How much of the ambience on the record is the room at Easy Eye?

Joyce: “Dan’s got a bathroom he had treated—he lacquered and painted this bright small room, so we sometimes sent a speaker to that. We also had two plate reverbs and some tape echo, but all the ambience, effect-wise, was real. As far as room mics, a lot of it was mono room—an RE-15—because there was so much going on in the room. Collin would also maybe use a Shure ribbon mic off to the side, kind of behind the drums.”

What did mixer Rich Costey add to the album?

Joyce: “Rich ‘got it’ right away. He understood what was going on and he didn’t do too much to what was already there. We had some pretty amazing roughs come out of there, and he was able to comp that same sort of thick, chunky, Quad 8 vibe with whatever he was using. He added a little more brilliance to things, gave it a little more punch here and there.”
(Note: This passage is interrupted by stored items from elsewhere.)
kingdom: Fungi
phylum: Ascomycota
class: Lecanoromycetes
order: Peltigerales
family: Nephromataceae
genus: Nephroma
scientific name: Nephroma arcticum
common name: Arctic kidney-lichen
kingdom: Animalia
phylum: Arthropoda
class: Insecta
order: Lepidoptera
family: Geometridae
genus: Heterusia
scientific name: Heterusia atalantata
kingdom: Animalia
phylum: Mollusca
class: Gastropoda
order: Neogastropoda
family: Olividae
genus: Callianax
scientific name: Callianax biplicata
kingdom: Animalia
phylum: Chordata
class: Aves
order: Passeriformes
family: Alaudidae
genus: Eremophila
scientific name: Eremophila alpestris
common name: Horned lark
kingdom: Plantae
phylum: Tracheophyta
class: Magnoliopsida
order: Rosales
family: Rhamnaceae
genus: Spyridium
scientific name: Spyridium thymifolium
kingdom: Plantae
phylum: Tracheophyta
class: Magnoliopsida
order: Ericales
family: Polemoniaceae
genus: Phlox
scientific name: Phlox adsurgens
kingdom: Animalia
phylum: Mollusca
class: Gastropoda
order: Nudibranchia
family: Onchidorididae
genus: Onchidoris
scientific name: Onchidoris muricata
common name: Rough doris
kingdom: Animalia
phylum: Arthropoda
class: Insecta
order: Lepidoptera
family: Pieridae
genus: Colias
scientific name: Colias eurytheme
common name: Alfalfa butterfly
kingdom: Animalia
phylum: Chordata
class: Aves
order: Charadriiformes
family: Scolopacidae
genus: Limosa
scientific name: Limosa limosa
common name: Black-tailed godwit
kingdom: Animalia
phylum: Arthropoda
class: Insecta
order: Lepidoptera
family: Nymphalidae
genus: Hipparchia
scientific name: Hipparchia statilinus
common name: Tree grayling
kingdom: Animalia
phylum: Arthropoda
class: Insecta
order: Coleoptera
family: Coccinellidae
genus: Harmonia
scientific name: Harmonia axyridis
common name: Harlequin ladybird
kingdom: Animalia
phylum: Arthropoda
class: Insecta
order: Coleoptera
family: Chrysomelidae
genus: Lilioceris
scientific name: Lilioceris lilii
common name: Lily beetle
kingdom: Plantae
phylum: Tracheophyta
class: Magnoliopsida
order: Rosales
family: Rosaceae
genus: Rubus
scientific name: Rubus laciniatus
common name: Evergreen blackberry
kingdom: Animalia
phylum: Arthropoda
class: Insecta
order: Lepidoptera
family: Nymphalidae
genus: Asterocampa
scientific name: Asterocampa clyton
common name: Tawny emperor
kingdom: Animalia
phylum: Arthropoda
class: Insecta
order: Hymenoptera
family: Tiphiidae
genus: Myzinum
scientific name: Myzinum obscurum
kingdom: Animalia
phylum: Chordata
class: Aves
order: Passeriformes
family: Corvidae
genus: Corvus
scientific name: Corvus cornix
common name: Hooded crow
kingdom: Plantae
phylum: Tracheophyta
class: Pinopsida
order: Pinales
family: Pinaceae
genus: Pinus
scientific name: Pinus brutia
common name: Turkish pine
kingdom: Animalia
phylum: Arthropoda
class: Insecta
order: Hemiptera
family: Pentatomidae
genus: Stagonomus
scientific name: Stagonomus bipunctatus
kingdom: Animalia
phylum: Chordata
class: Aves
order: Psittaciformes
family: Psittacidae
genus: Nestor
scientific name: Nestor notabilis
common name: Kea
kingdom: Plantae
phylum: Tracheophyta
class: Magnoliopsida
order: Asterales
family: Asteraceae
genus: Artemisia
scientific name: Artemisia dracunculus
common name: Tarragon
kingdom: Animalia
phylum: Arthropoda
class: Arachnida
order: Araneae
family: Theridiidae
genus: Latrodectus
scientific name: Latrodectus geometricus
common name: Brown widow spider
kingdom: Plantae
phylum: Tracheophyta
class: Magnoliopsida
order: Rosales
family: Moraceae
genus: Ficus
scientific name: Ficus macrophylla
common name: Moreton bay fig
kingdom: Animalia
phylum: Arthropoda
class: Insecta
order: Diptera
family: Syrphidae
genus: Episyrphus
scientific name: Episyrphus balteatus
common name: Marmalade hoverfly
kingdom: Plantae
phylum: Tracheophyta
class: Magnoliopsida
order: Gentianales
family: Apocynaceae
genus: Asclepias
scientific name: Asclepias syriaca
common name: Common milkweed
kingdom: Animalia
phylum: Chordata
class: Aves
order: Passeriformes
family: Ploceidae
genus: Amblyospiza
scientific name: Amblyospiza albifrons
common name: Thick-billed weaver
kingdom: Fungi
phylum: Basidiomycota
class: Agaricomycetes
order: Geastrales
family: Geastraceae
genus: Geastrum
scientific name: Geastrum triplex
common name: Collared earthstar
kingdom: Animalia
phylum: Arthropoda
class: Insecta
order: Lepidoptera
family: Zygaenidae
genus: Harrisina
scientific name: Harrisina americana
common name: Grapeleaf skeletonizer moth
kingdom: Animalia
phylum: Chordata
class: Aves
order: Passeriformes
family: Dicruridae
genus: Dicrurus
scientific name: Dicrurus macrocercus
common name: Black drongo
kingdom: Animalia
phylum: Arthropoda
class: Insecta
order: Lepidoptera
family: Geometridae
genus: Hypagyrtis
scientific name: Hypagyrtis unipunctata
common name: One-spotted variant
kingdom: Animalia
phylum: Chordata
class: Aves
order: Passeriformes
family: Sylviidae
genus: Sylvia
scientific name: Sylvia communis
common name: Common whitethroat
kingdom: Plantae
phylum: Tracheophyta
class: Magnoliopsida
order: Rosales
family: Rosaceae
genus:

Dylan: “We had a first round of mixing with somebody else, but it didn’t go well because the board this other person was mixing on was really deadening this organic sound we already had. It became clear it was going to be difficult to mix—not in the sense that the tracks were a mess; they weren’t at all. But Rich Costey didn’t get much of a choice. There was none of that ‘We haven’t decided to use this guitar or that guitar.’ It was not like Bringing Down the Horse, where we delivered a thousand tracks to [mixer] Tom Lord-Alge. [Laughs.] He really had to sort out a lot of stuff—he was really important to that record. But this was really just performances. We wanted it to sound straight-ahead and simple and Rich understood that and really brought out the best in what we gave him.”